Friday, June 5, 2009

Rock Cairn

A lovely thing someone built, a budding Goldsworthy, in Mackletree Creek. Beautiful cairn of those peculiar flat stones found in profusion there, hundreds and hundreds of them. Most of the stones are hand-sized, about an inch thick, and the tapering pile is at least four feet high, three feet square at the base. I'll stop tomorrow on my laundry run and admire it more closely. Serious stackage. Brutal day at the museum, had to clean the basement hallway, which serves as backstage for the theater. Cementitious-dirt removal. I don't know exactly what it was or where it came from, but when the recently flooded basement dried there was a deposit of what seemed like, and I examined it closely, mostly sand with some organic matter.

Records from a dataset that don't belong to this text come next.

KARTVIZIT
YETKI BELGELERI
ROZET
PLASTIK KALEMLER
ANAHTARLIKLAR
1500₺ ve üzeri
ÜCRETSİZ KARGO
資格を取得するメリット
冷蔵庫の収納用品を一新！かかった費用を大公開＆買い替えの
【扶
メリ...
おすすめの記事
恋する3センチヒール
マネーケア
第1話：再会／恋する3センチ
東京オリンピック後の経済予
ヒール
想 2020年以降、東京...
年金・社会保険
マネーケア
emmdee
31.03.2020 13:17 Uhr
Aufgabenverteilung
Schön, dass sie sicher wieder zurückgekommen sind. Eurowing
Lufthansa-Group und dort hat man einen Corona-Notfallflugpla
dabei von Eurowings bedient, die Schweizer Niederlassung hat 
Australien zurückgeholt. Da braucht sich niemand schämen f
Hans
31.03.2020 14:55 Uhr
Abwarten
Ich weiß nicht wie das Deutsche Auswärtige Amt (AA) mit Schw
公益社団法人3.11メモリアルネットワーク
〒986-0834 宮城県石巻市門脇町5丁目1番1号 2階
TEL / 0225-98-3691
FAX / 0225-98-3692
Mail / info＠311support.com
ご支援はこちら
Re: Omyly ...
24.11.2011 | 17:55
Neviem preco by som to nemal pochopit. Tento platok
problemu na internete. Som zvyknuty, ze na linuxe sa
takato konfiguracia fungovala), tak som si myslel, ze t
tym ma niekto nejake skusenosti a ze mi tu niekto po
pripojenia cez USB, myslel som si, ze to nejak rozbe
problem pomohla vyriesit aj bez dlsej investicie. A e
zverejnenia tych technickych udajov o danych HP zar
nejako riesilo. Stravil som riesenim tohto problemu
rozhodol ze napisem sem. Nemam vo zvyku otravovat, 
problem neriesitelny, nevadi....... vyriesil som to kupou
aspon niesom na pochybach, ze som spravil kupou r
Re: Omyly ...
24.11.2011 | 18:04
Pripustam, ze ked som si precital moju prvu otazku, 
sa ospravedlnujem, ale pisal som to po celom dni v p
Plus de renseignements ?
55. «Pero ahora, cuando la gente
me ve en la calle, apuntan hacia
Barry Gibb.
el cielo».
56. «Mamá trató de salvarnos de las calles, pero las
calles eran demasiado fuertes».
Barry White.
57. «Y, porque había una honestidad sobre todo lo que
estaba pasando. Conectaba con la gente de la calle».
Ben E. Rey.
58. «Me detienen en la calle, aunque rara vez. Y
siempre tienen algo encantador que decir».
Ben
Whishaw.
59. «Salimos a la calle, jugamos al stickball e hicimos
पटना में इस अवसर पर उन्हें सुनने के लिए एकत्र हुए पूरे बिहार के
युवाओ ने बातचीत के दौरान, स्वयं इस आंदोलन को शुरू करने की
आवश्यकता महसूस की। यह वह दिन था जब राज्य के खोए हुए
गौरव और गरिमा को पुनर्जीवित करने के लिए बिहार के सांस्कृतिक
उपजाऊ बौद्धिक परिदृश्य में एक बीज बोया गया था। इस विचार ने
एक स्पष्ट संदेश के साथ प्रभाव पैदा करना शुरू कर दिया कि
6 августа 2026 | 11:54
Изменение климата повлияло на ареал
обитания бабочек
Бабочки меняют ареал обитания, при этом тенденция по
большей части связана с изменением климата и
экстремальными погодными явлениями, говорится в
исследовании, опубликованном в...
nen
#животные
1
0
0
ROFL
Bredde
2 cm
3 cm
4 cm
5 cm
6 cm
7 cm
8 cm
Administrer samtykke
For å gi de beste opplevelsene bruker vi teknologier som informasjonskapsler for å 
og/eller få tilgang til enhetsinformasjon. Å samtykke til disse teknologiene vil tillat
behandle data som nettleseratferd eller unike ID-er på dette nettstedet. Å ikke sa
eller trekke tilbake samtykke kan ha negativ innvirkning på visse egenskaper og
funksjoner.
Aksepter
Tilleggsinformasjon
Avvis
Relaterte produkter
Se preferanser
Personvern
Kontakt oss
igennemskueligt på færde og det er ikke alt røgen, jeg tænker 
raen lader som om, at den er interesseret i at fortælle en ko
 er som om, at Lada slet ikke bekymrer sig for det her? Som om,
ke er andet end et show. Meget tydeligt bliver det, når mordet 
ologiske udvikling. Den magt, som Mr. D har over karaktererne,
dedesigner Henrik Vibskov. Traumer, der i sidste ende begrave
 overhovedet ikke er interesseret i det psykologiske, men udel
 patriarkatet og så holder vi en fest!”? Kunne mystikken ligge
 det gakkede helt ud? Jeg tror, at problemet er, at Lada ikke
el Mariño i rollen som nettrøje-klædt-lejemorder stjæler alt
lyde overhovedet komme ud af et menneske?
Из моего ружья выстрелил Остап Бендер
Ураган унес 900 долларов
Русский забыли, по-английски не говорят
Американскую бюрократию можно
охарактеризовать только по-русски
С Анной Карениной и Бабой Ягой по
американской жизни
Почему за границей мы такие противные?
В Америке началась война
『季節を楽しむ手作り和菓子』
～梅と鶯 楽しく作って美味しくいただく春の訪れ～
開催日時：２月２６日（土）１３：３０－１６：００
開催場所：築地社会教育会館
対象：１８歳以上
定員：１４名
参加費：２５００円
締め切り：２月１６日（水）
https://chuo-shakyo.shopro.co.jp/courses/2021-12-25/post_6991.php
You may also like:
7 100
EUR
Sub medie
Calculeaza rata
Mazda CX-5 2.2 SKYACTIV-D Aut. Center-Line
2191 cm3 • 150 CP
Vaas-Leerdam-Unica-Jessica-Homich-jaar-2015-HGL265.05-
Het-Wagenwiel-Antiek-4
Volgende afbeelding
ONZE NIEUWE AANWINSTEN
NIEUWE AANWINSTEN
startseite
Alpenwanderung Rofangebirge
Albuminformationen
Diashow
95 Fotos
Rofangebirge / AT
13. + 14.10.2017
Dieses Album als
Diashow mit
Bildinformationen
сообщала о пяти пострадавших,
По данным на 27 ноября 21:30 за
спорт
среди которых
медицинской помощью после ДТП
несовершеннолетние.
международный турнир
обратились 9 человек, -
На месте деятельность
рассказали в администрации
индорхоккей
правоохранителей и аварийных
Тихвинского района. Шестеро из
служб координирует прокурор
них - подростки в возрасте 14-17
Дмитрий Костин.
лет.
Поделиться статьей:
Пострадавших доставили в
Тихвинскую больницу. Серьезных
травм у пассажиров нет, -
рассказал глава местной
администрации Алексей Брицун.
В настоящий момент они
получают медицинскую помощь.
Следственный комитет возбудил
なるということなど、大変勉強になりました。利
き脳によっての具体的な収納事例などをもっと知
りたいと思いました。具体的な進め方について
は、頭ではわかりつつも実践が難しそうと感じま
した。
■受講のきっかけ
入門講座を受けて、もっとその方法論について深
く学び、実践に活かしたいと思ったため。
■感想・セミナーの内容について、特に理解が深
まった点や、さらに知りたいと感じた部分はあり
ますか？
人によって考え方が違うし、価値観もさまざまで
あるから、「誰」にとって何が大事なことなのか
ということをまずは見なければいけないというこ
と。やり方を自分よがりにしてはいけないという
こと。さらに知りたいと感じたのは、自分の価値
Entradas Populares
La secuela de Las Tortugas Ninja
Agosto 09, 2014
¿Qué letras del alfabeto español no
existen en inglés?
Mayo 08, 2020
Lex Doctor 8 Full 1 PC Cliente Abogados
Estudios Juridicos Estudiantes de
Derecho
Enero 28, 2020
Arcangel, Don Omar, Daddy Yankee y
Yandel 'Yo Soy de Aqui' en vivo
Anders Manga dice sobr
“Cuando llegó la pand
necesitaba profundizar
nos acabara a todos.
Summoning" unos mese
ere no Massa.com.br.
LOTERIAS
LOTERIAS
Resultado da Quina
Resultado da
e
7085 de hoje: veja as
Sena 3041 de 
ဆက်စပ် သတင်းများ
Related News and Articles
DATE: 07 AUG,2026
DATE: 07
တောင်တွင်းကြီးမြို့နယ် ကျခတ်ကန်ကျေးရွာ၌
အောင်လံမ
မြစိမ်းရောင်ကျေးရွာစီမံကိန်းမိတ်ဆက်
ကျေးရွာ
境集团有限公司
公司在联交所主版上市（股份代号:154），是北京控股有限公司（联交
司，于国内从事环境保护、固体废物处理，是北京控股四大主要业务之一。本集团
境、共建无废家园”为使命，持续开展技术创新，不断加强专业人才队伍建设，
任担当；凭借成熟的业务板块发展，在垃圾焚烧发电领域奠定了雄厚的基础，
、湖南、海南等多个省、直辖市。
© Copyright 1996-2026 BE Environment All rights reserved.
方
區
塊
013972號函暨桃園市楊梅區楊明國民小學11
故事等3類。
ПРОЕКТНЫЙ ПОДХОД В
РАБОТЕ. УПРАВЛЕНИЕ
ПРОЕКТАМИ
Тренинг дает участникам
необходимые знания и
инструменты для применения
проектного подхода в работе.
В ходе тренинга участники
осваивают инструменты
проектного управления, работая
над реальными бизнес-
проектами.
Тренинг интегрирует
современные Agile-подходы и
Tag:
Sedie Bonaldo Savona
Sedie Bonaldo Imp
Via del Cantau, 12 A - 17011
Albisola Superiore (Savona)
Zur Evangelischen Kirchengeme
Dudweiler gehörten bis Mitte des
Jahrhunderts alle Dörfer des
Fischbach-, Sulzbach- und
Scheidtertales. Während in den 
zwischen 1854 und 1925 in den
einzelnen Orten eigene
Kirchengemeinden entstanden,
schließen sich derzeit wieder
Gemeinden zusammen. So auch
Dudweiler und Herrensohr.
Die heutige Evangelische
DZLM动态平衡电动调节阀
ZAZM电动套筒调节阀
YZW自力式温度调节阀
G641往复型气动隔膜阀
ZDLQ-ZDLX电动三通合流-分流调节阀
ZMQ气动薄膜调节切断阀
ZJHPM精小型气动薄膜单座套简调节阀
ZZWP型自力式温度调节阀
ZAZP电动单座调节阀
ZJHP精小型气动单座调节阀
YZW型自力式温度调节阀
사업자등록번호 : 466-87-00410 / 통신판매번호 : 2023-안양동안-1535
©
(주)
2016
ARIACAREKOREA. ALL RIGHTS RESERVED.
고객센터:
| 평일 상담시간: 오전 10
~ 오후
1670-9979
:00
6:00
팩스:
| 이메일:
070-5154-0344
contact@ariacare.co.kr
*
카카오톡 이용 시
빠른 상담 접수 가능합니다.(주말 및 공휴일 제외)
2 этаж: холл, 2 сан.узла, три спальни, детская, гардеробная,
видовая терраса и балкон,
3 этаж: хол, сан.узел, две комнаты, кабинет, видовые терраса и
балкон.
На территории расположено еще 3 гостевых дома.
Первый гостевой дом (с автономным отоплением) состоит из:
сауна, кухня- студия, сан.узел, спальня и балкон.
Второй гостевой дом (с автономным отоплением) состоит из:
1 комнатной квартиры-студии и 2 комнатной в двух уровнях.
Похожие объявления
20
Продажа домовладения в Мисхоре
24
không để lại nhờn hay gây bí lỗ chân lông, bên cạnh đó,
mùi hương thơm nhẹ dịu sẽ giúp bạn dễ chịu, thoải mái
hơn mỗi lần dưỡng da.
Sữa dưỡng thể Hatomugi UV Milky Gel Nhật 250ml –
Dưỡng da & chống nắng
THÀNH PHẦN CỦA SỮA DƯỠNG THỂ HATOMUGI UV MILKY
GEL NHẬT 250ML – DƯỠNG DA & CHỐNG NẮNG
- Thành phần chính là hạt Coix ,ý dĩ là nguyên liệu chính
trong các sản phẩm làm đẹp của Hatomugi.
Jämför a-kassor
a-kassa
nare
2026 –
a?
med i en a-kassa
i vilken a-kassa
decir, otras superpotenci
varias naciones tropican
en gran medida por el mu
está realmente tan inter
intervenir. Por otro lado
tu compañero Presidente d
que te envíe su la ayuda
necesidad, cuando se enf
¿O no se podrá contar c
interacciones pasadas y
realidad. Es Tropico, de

On my knees with a magnifying glass and flashlight, too often where I find myself (the other night I found myself in that position, examining the Raven "Landforms And Drainage" map of the United States, looking at the fractal edges of coastline) and this stuff was weird. It had consolidated and was impervious to the broom. Known facts: it was rainwater, had come in from outside, through brick walls, probably in contact with plaster at some point. It could have picked up some lime, maybe, maybe some clay, coming through the bricks, idle speculation as I consider the mess. I end up scraping it up, on my knees, with a plastic three-inch putty knife, so as not to remove the paint D and I finally got to stick, then mopping three times, the last time with a strong bleach mix to try and kill the sewer smell. Another dead mop-head. I was all in at four o'clock in the afternoon and Pegi grabbed me to get the cordless microphone operational for the talent tonight. For one thing, nothing needs to be amplified in our theater ever, I hate amplification, generally, except for rock and roll, because of the distortion; and the other thing is I know squat about electronics, have no idea how to hook up a cordless lavilier. But we get it done. Pegi is effusive, for my efforts calming her anxiety. Two of her hottest young girls do a cheer for me and I'm embarrassed. I want to stay under the radar. I don't want the attention. You fuck someone, eventually you have to talk, that's where my problem kicks in. I think about things, sometimes I get distracted. Occupational hazard. Later the clouds move off, and the sky is clear, a blue we all accept, dark, with streaks of purple. Once in a while you actually catch a fish, not just an iconic image. Good to know.